Garry Law's Public Issues Blog         

 

Sunday, January 13, 2013


Water Businesses
The reported move by the Government to consider consolidating local government water business into a lot fewer entities is to be welcomed, not least as it shows it has not spent its reformist bent in creating Auckland Council.

Watercare is indeed a good model to start with, for it shows the benefits of scale, focus and business-like disciplines, lead by a commercially experienced Board. There are like Australian water businesses that could be compared – some with quite different regulatory settings. Water is a highly capital intensive business and the best results only emerge after decades of good decision making on capital projects – so while there are some immediate gains on offer, the best may only come in a stable regulatory and governance environment where good long term decisions can be made. It is the business environment that needs careful consideration for what has worked so far for Watercare may need some further consideration before being applied elsewhere.
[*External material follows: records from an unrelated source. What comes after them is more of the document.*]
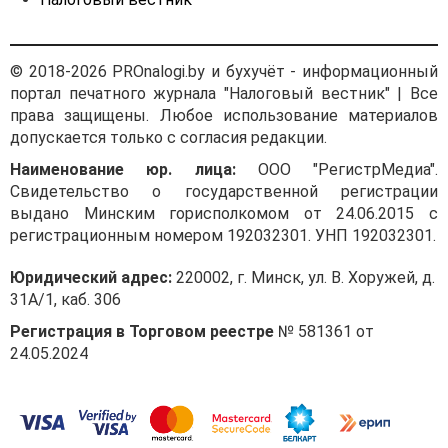
© 2018-2026 PROnalogi.by и бухучёт - информационный
портал печатного журнала "Налоговый вестник" | Все
права защищены. Любое использование материалов
допускается только с согласия редакции.
Наименование юр. лица:
ООО "РегистрМедиа".
Свидетельство о государственной регистрации
выдано Минским горисполкомом от 24.06.2015 с
регистрационным номером 192032301. УНП 192032301.
Юридический адрес:
220002, г. Минск, ул. В. Хоружей, д.
31А/1, каб. 306
Регистрация в Торговом реестре
№ 581361 от
24.05.2024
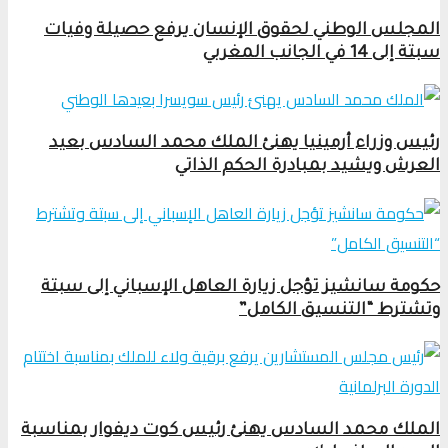
المجلس الوطني لحقوق الإنسان يرفع حصيلة وفيات
سبتة إلى 14 في الجانب المغربي
رئيس وزراء أرمينيا يهنئ الملك محمد السادس بعيد
العرش ويشيد بمبادرة الحكم الذاتي
حكومة سانشيز تؤجل زيارة العاهل الإسباني إلى سبتة
وتشترط “التنسيق الكامل”
الملك محمد السادس يهنئ رئيس كوت ديفوار بمناسبة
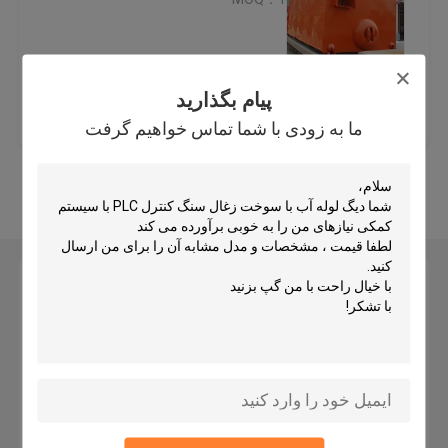
دیگ آبگرم صنعتی
پیام بگذارید
بهترین قیمت
تماس با ما
دیگ روغن حرارتی
ما به زودی با شما تماس خواهیم گرفت
راهنمای عملیات دیگ بخار زغال سنگ
بیشتر ببینید
دیگ بخار بیوماس رنده زنجیری
پیام بگذارید
دیگ بخار برقی
ما به زودی با شما تماس خواهیم گرفت
اتوکلاو بتنی
دیگ بخار عمودی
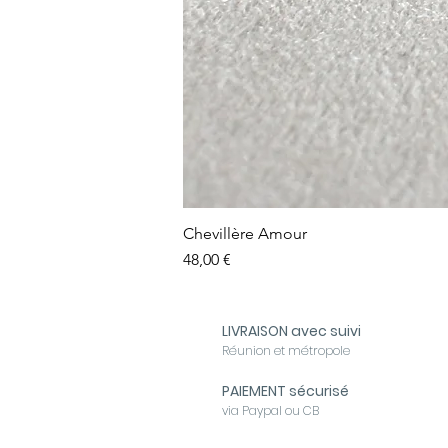
Chevillère Amour
Prix
48,00 €
LIVRAISON avec suivi
Réunion et métropole
PAIEMENT sécurisé
via Paypal ou CB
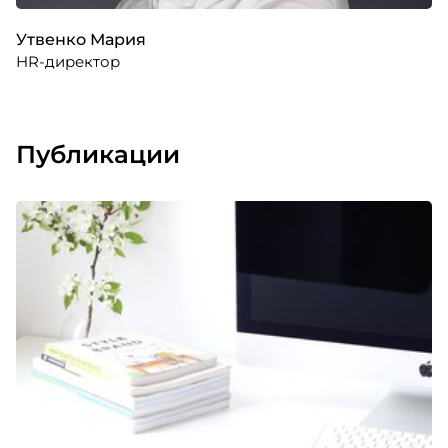
Утвенко Мария
HR-директор
Публикации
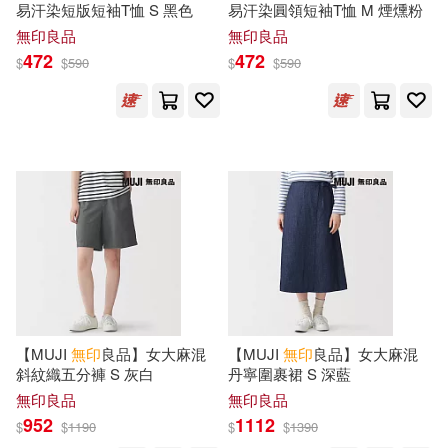
易汗染短版短袖T恤 S 黑色
易汗染圓領短袖T恤 M 煙燻粉
YOKO(1)
[俄]巴枯寧(1)
無印良品
無印良品
中國政法大學出版社(1)
472
472
$
$
590
$
$
590
mujikko(1)
中國紡織出版社(1)
よつやのはじめ(1)
中國計量出版社(1)
オザワエイコ(1)
人民郵電出版社(1)
三津田信三(1)
凱叔(1)
利陽時代(1)
劉和平(1)
劉容臣(1)
【MUJI
無印
良品】女大麻混
【MUJI
無印
良品】女大麻混
北京圖書館出版社(1)
斜紋織五分褲 S 灰白
丹寧圍裹裙 S 深藍
勝者直貢巴覺巴吉天頌恭(1)
無印良品
無印良品
北京時代華文書局(1)
952
1112
$
$
1190
$
$
1390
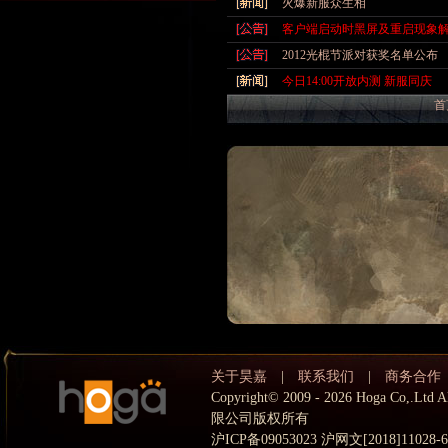
火爆新服众生相
客户端启动时黑屏及重启现象
2012光棍节派对获奖名单公布
今日14:00开放内测 新服同庆
首
关于昊嘉
|
联系我们
|
商务合作
Copyright© 2009 - 2026 Hoga Co,.
限公司版权所有
沪ICP备09053023 沪网文[2018]11028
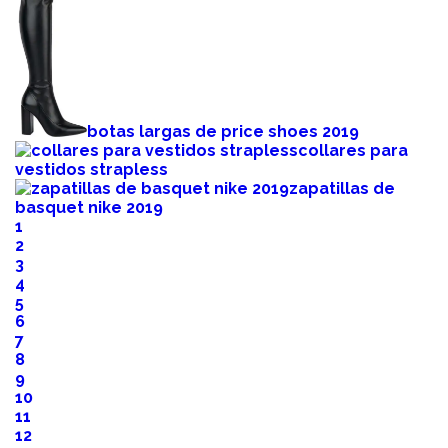
botas largas de price shoes 2019
collares para
vestidos strapless
zapatillas de
basquet nike 2019
1
2
3
4
5
6
7
8
9
10
11
12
The claimed advantage of the ability of a larger business to pay for the cost of upgrades in neglected areas, or in servicing new areas is a dubious one. Heavily cross-subsidised services ferment poor investments.  Nor would greater use of private capital be a very likely outcome of a new industry structure. It is not precluded now. It is not popular here or in Australia simply because the cost of private capital is higher than public capital and the benefits of competitive design, construction, maintenance, operation and of combinations of these, have already been taken up by the industry with little more a private long term capital provider can add. Nor is this change cost and risk free to local government – they will have legacy costs of shared systems no longer used by the water businesses, like call centres and they will lose the abilities of the transferring staff in application to things like civil defence and other Council services. Some staff who enjoy the wide range of council work and the public interaction resulting may find the change unattractive. Councils too will not welcome service area decisions being separated from themselves, for water services can be a powerful driver of land development which has a myriad of other costs to a council.

The environment then: There is no public appetite for privatisation of this service – it should be excluded. But placing businesses in the ownership of multiple local governments in their service area can lead to weak governance. The owners may well be divided on what the new service area boundaries should be, conflicted on capital investment priorities and little experienced in holding a water business to account on customer service performance.  In this environment customers may be substantially disempowered, for their historic route of complaint through their council will be much less effective. There needs to be a stable expectation on financial performance.   The one applying to Watercare of no dividends and cost moderation is one option but there are others that could be considered. Allowing or requiring a return on new investments, at a modest level aligned to the inherent low risk of the business is worth consideration and it may increase the discipline on boards. The regulatory environment for taking and discharging water is pretty much indifferent to structure so this is no impediment. The health requirements may seem to be similar but local government has been an effective lobbyist in resisting drinking water quality improvements, so removing their direct role here might not be a bad thing.

The sort of settings that have applied elsewhere or in other utilities include state assumption of ownership (surely to be avoided), regulatory setting of a suite of performance measures and public reporting against them, regulatory setting of performance measure targets to be met, these set for each businesses, regulated control of service area boundaries, reporting and vetting of asset management plans (a key investment planning tool), customer charters setting service standards subject to regulatory approval, customer ombudsmen and regulated customer councils to help give customers some voice. Regulated price control is another step. However if one puts all these in place then the environment is exactly aligned to privatisation. That switch should not be made to be too easy. We should simply not regulate to this extent but rather give careful consideration of each of these. Analysis of the natural pressures on business will show some are unnecessary. Alternatively some can be left as threat, for no business welcomes regulation. With prices I believe the pressures on publicly owned businesses will be sufficient that the owner’s community interest will suffice and price regulation can be avoided.  Surely though some of these regulatory roles will be needed and where needed, the Government needs to consider where these powers will lie. There is no obvious current agent.  There are some pretty heavy regulation models available. Too much of that and the businesses will become focussed on their regulators rather than their customers – usually a bad outcome.

There may be a case for allowing inset private reticulation providers say in new development areas to give some competitive pressure but the settings to allow this are more complex again. A general power to place and access pipes would be needed rather than one which currently lies with local government. This would be analogous to other utilities and perhaps would not be a bad thing. The case for price regulation of such a private inset service provider would be strong for the service remains a natural monopoly.  As well the consequences of the performance or financial failure of such a reticulator need to have been established and be fair to the regional public business, which will be the provider of last resort.

The Government has a challenging task of analysing these options and then convincing the public of the answer. Some degree of consultation along the way might in the end speed the process, for there is a reservoir of distrust to be overcome.